Minyan Mailbag: Don't Fight the Fed
Note: Our goal in Minyanville is to remove intimidation from the financial markets and encourage an interactive dialogue among the Minyanship. We share this next column with that very intent.
Since January, stock index rallies have been weak and of short duration. If it isn't yet clear to investors that distribution is occurring, I don't know what it takes. Although the Fed is coming out of an unprecedented easing cycle that may somewhat alter the 3 steps and a stumble rule, the Fed's seven interest rate increases should still provide investors' some "cause for pause".
The equity markets' decline comes as no surprise.
What does baffle me is that the dollar, gold, and long-bonds seemingly have not come to grips with the idea that Greenspan can't increase interest rates a lot higher without taking the U.S. economy into a depression on the eve of his departure from the Federal Reserve (not a legacy that he would likely deem acceptable). That leaves what seems to be an almost inevitable outcome of the Fed discontinuing their interest rate hikes once the economy shows resilient weakness, having already resolved that they will have to live with the dollar consequences that result (or at least allow Japan and China to worry about it if they want to).
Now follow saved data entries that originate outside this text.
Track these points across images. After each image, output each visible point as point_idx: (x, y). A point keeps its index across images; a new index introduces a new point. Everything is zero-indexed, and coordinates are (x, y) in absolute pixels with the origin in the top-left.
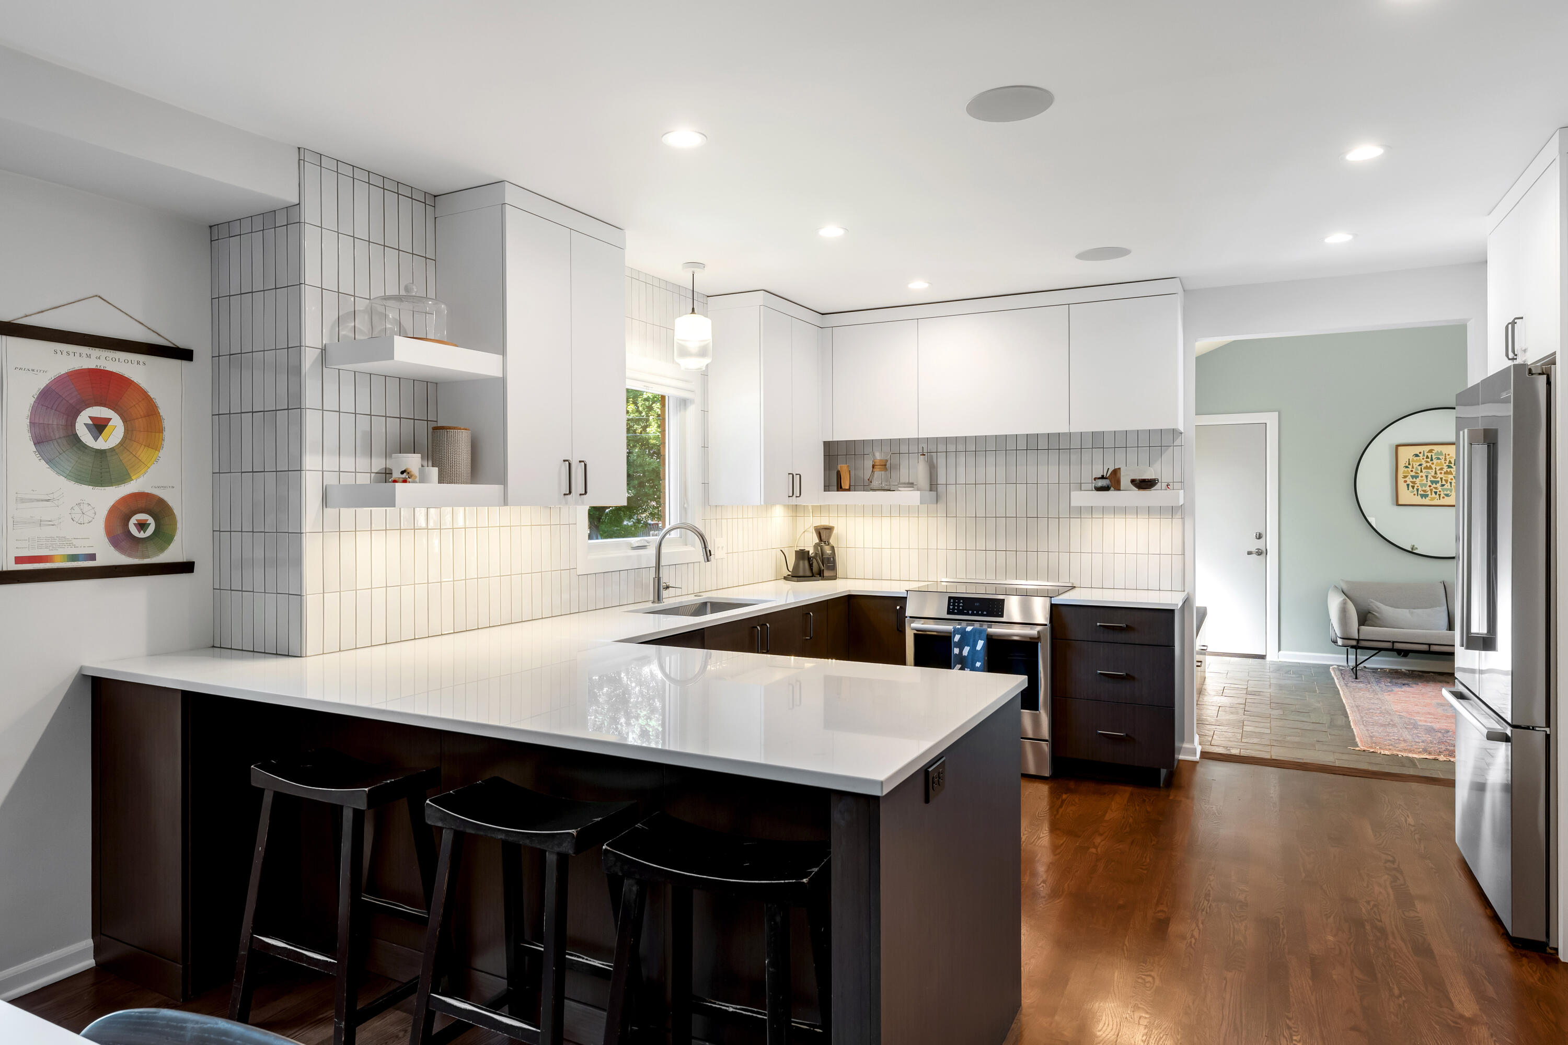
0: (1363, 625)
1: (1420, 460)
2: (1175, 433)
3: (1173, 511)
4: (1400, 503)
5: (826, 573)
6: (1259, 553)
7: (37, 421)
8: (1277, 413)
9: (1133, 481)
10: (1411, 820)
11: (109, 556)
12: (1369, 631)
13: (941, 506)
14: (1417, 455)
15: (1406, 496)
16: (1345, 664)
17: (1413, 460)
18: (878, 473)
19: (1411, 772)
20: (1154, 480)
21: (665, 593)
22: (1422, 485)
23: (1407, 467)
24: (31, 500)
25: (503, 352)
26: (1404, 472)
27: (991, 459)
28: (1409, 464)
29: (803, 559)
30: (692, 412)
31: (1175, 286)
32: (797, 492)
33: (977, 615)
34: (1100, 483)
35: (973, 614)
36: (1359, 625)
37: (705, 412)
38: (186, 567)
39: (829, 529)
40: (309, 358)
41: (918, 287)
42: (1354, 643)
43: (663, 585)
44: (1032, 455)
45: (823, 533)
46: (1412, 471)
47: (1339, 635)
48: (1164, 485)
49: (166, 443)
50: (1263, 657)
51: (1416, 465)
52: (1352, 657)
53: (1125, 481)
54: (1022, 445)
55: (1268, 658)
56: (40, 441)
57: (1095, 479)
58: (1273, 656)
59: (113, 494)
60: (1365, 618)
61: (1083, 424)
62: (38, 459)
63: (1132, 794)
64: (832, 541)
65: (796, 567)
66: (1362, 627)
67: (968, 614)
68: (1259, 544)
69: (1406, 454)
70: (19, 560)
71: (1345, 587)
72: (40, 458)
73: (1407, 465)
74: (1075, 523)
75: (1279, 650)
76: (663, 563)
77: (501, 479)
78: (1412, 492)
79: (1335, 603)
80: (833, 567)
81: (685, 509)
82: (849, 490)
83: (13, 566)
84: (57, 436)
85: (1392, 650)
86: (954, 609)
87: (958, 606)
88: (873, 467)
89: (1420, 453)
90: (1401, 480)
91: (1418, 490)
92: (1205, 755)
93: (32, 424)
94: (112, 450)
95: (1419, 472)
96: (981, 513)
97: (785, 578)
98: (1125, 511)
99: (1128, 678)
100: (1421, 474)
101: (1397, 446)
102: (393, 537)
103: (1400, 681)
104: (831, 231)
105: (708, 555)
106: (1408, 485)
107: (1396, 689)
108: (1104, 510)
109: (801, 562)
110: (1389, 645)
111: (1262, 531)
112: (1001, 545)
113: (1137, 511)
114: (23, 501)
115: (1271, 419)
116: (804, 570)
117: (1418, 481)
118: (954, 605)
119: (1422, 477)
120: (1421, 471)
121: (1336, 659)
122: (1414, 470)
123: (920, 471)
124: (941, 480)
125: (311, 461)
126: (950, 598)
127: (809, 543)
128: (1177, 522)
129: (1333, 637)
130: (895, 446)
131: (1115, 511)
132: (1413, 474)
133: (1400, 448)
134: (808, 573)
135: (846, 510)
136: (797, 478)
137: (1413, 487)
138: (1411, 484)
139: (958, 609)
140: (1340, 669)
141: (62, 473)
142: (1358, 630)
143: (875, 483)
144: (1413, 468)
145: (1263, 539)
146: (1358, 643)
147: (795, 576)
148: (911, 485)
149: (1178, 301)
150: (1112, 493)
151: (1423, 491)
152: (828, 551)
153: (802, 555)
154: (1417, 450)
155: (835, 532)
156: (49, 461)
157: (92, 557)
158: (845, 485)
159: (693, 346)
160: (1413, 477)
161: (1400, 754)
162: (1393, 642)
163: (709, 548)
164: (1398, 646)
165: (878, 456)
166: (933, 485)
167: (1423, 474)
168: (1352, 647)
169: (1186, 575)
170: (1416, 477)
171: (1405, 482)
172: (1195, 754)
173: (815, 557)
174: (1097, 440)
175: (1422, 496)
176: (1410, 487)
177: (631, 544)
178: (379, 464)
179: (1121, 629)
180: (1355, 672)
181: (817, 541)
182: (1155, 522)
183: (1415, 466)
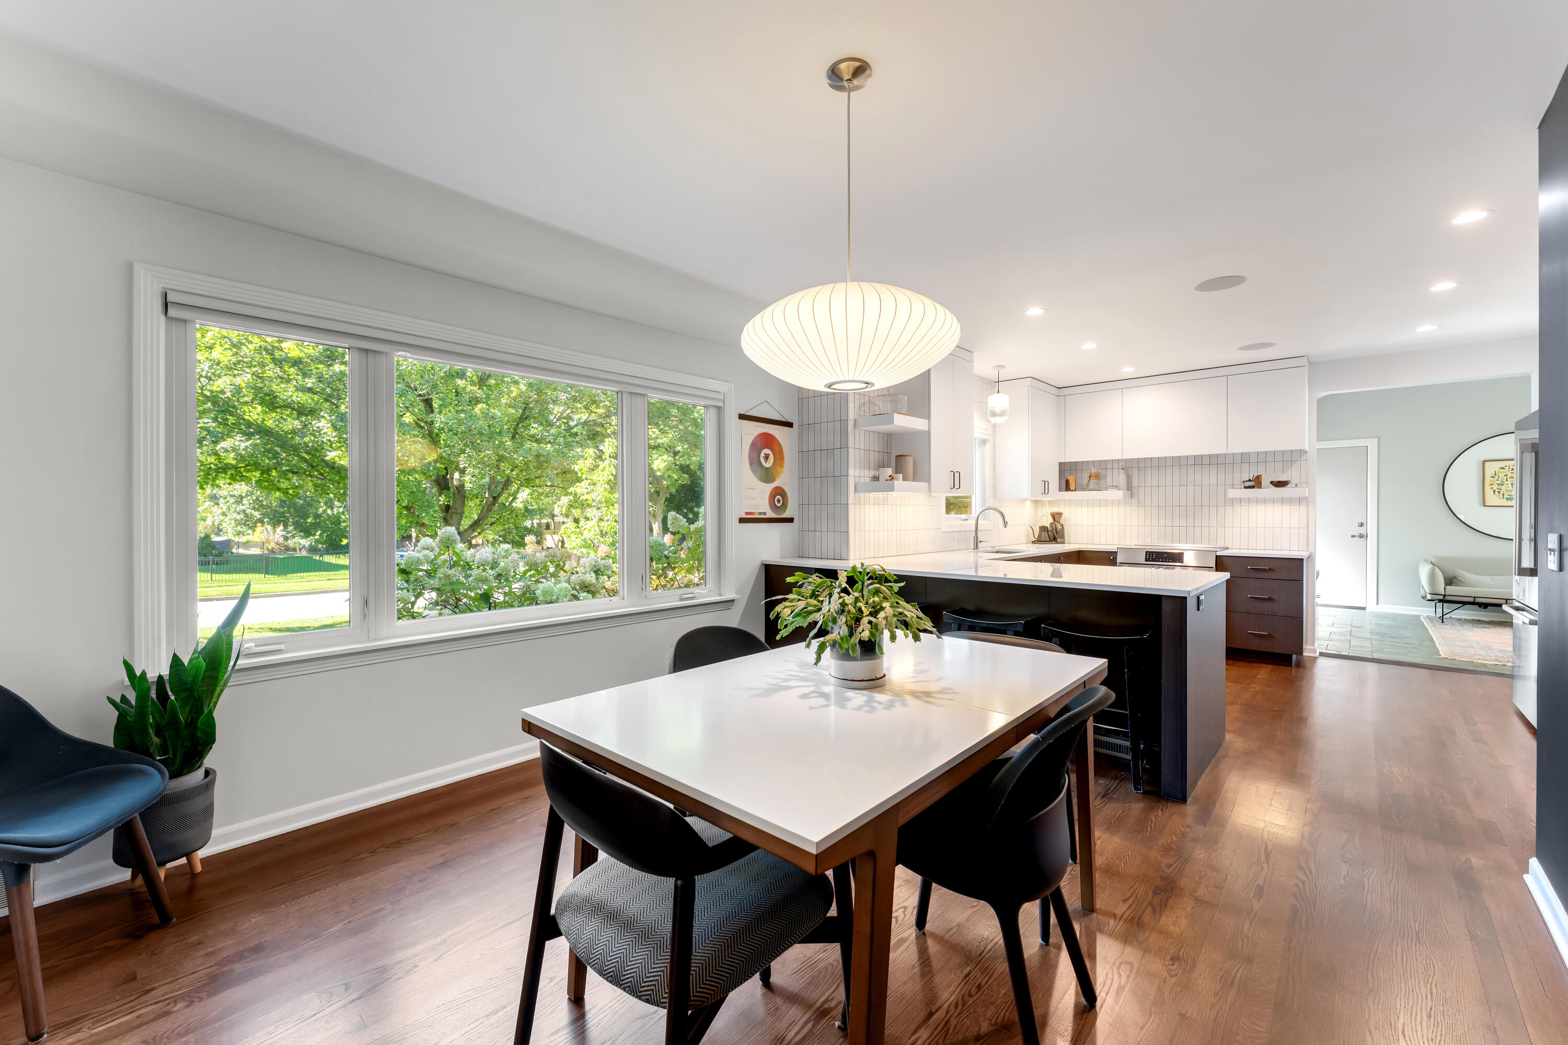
0: (1450, 585)
1: (1506, 472)
2: (1302, 452)
3: (1300, 500)
4: (1486, 505)
5: (1059, 540)
6: (1361, 536)
7: (750, 455)
8: (1377, 439)
9: (1271, 482)
10: (1480, 691)
11: (771, 514)
12: (1452, 590)
13: (1134, 500)
14: (1502, 468)
15: (1491, 499)
16: (1434, 615)
17: (1499, 471)
18: (1092, 481)
19: (1483, 670)
20: (1288, 481)
21: (980, 545)
22: (1507, 491)
23: (1493, 477)
24: (748, 487)
25: (929, 418)
26: (1491, 481)
27: (1169, 471)
28: (1496, 475)
29: (1044, 531)
30: (988, 447)
31: (1303, 361)
32: (1047, 492)
33: (1165, 562)
34: (1248, 484)
35: (1162, 561)
36: (1446, 585)
37: (994, 446)
38: (790, 520)
39: (1060, 514)
40: (851, 424)
41: (1128, 370)
42: (1441, 597)
43: (979, 540)
44: (1198, 468)
45: (1056, 517)
46: (1498, 480)
47: (1428, 591)
48: (1294, 485)
49: (785, 465)
50: (1364, 609)
51: (1502, 475)
52: (1439, 610)
53: (1265, 481)
54: (1191, 462)
55: (1368, 609)
56: (751, 463)
57: (1244, 482)
58: (1372, 607)
59: (771, 486)
60: (1450, 581)
61: (1237, 448)
62: (751, 471)
63: (1272, 668)
64: (1062, 522)
65: (1040, 536)
66: (1448, 587)
67: (1159, 561)
68: (1362, 530)
69: (1491, 468)
70: (747, 513)
71: (1434, 560)
73: (1493, 475)
74: (1229, 509)
75: (1377, 604)
76: (979, 529)
77: (928, 481)
78: (1498, 496)
79: (1424, 571)
80: (1063, 537)
81: (984, 500)
82: (1075, 490)
83: (744, 516)
84: (756, 461)
85: (1473, 603)
86: (1149, 558)
87: (1152, 557)
88: (1090, 477)
89: (1506, 466)
90: (1487, 487)
91: (1503, 495)
92: (1322, 654)
94: (770, 467)
95: (1505, 481)
96: (1162, 504)
97: (1033, 542)
98: (1265, 501)
99: (1270, 599)
100: (1507, 482)
101: (1484, 462)
102: (877, 506)
103: (1481, 625)
104: (1089, 346)
105: (1005, 524)
106: (1494, 491)
107: (1476, 629)
108: (1249, 501)
109: (1043, 533)
110: (1471, 600)
111: (1364, 521)
112: (1176, 523)
113: (1273, 501)
114: (746, 487)
115: (1372, 444)
116: (1045, 537)
117: (1503, 488)
118: (1149, 556)
119: (1507, 484)
120: (1507, 480)
121: (1426, 611)
122: (1500, 479)
123: (1122, 479)
124: (1135, 484)
125: (851, 472)
126: (1146, 552)
127: (1047, 521)
128: (1303, 508)
129: (1423, 593)
130: (1103, 464)
131: (1257, 501)
132: (1499, 482)
133: (1486, 463)
134: (1048, 539)
135: (1070, 502)
136: (1047, 483)
137: (1499, 492)
138: (1497, 490)
139: (1152, 558)
140: (1430, 619)
141: (757, 477)
142: (1445, 589)
143: (1091, 486)
144: (1499, 477)
145: (1364, 527)
146: (1444, 597)
147: (1039, 541)
148: (1116, 487)
149: (1305, 370)
150: (1255, 490)
151: (1509, 495)
152: (1059, 527)
153: (1043, 529)
154: (1503, 464)
155: (1063, 516)
156: (754, 472)
157: (765, 514)
158: (1072, 486)
159: (998, 410)
160: (1498, 485)
161: (1475, 661)
162: (1475, 597)
163: (1006, 520)
164: (1478, 600)
165: (1093, 471)
166: (1129, 488)
167: (1509, 482)
168: (1440, 601)
169: (1309, 540)
170: (1502, 485)
171: (1492, 488)
172: (1316, 652)
173: (1052, 531)
174: (1245, 458)
175: (1507, 499)
176: (1496, 493)
177: (961, 518)
178: (872, 473)
179: (1265, 570)
180: (1442, 619)
181: (1052, 521)
182: (1286, 508)
183: (1501, 477)
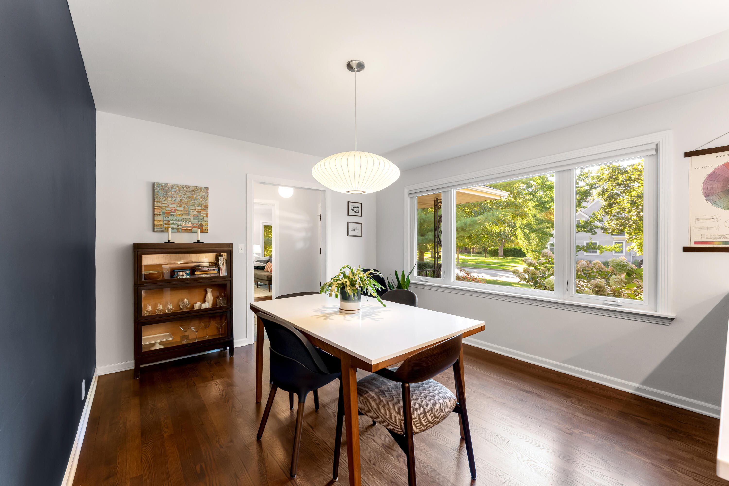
7: (706, 187)
24: (703, 219)
56: (707, 195)
62: (707, 203)
70: (696, 243)
72: (708, 202)
83: (693, 245)
84: (718, 192)
93: (704, 189)
114: (698, 220)
141: (719, 207)
156: (713, 203)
Gold is just above the trendline under the lows going back to 2000. I'm adding to gold today. It seems that investors will eventually figure out the only viable lesser-of-evils for Greenspan to choose.
Your analysis is the crux of the bet between Scott and I. We made the bet just to instruct Minyans. I agree fully that the Fed must turn around and go the way of complete destruction at some point, but don't think it will be by Scott's deadline.
We truly are in amazing economic times...the grand experiment. But like experiments in physics, you can't alter the rules of nature.
I have added to gold/gold stocks as well.
Behind the scenes, the Patriot Act II is playing a role in currencies. It seems that it is now almost impossible for a U.S. citizen to open a bank account outside the U.S. This has amazing implications.